[Stored records]
•••••

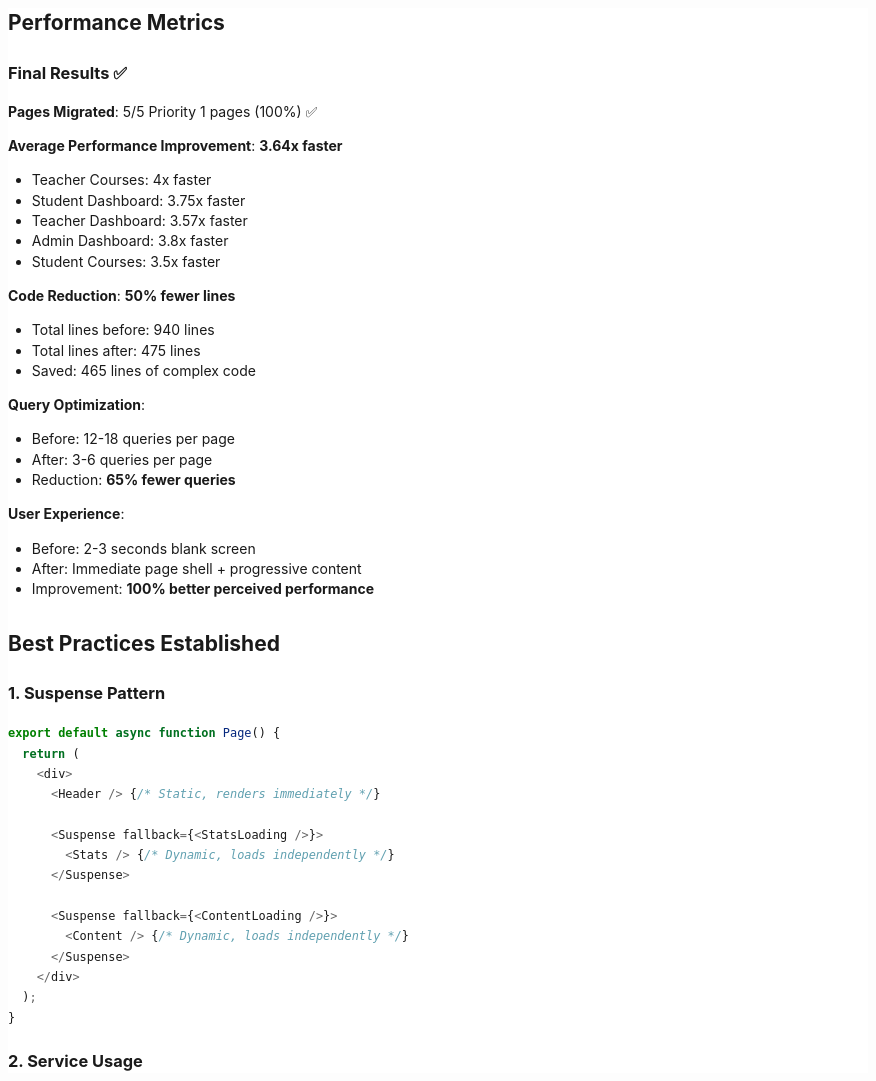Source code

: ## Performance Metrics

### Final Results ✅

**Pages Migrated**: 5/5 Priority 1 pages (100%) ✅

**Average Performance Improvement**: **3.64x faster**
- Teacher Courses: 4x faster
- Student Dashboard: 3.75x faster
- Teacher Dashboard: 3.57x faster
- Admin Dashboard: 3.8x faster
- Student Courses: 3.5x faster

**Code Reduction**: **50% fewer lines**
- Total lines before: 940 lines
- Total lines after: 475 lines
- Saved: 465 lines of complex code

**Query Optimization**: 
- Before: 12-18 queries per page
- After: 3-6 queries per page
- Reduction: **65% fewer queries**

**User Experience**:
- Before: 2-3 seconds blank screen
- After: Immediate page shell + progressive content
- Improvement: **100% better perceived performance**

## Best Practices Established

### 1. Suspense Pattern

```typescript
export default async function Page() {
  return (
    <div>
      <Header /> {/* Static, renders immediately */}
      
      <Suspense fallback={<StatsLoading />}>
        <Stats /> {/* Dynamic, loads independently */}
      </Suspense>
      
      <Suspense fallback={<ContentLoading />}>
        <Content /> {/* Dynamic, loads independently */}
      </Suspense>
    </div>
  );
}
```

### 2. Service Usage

•••••

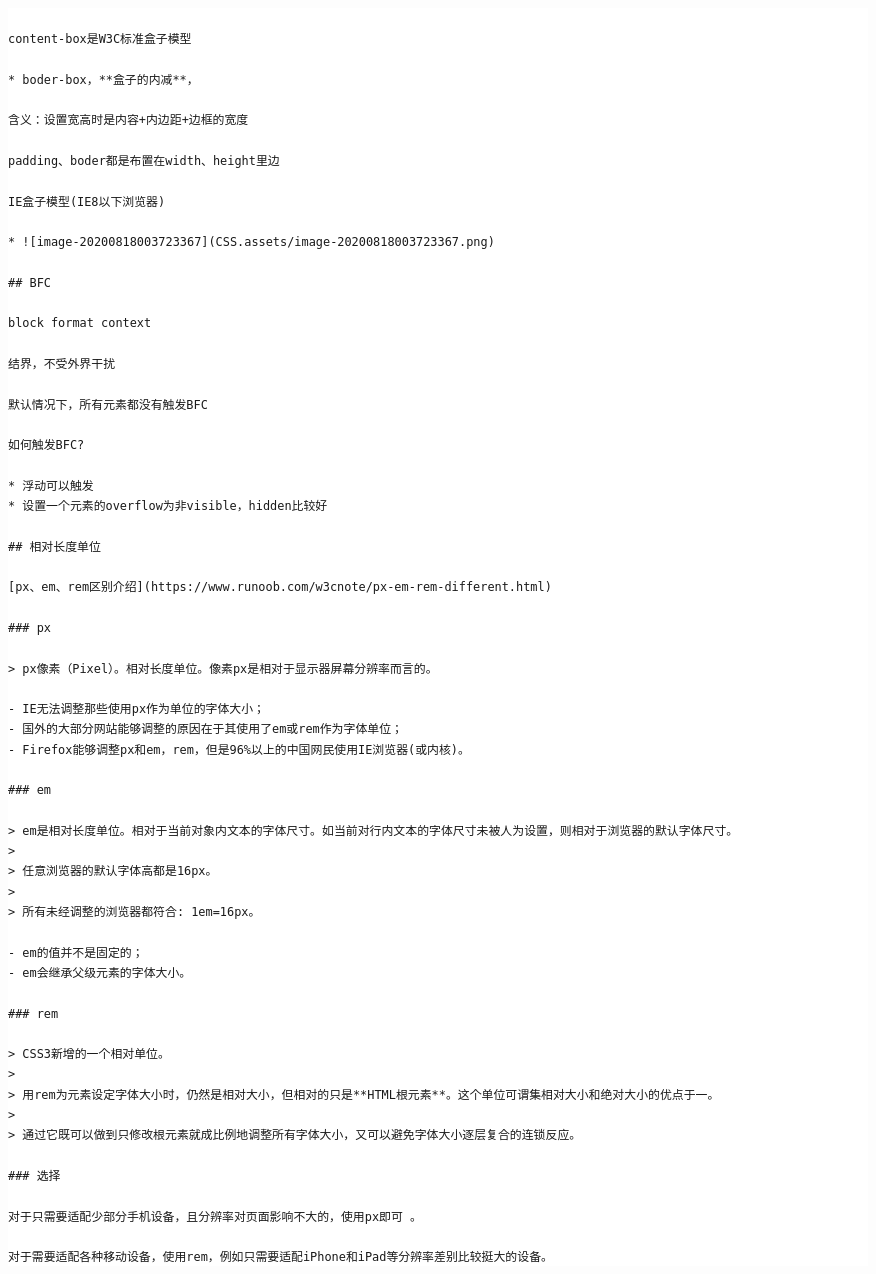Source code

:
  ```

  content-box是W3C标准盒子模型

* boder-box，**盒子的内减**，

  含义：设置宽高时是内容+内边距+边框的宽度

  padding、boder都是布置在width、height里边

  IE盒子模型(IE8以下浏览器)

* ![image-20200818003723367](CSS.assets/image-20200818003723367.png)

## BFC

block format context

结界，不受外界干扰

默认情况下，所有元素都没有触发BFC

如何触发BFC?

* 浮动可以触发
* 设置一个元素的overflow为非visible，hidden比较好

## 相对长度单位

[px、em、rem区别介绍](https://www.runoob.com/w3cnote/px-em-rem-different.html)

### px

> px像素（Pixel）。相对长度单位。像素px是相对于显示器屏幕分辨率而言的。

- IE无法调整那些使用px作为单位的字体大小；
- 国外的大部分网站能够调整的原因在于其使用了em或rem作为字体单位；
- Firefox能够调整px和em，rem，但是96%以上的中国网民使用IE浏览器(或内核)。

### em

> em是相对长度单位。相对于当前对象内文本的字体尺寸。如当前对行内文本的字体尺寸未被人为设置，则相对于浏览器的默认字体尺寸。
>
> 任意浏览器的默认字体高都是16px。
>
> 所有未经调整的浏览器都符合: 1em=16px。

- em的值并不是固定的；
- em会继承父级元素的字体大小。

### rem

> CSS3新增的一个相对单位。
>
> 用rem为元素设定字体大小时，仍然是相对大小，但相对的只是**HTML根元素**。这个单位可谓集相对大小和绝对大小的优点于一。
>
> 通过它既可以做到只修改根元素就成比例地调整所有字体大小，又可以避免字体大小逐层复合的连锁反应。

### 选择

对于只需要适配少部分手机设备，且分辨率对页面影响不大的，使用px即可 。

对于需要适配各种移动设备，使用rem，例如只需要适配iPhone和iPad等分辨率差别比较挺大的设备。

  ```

•••••

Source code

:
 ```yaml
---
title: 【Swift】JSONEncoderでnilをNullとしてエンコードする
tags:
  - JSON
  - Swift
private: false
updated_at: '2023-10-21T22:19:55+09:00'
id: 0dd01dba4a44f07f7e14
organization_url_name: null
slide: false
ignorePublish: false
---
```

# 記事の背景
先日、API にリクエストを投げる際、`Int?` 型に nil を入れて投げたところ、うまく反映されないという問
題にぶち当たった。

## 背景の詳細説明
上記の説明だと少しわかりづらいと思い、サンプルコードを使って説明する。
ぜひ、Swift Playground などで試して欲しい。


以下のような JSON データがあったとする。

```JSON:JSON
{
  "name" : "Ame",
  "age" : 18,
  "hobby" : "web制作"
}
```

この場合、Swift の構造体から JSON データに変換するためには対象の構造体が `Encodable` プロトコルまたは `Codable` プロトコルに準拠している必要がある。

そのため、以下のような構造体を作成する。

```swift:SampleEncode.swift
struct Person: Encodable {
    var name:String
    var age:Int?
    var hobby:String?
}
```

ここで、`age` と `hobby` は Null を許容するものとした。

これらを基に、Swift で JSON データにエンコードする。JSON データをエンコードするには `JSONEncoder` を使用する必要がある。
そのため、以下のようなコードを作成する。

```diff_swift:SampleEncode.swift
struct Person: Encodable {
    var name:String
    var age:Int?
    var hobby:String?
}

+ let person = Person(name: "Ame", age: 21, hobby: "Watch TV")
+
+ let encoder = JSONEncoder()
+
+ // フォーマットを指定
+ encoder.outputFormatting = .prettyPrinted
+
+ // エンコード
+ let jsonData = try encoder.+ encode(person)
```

•••••

§ **What to produce**: The count alone is wanted: how many lines above hold the string "Teacher"?

§ **Completed task**: 2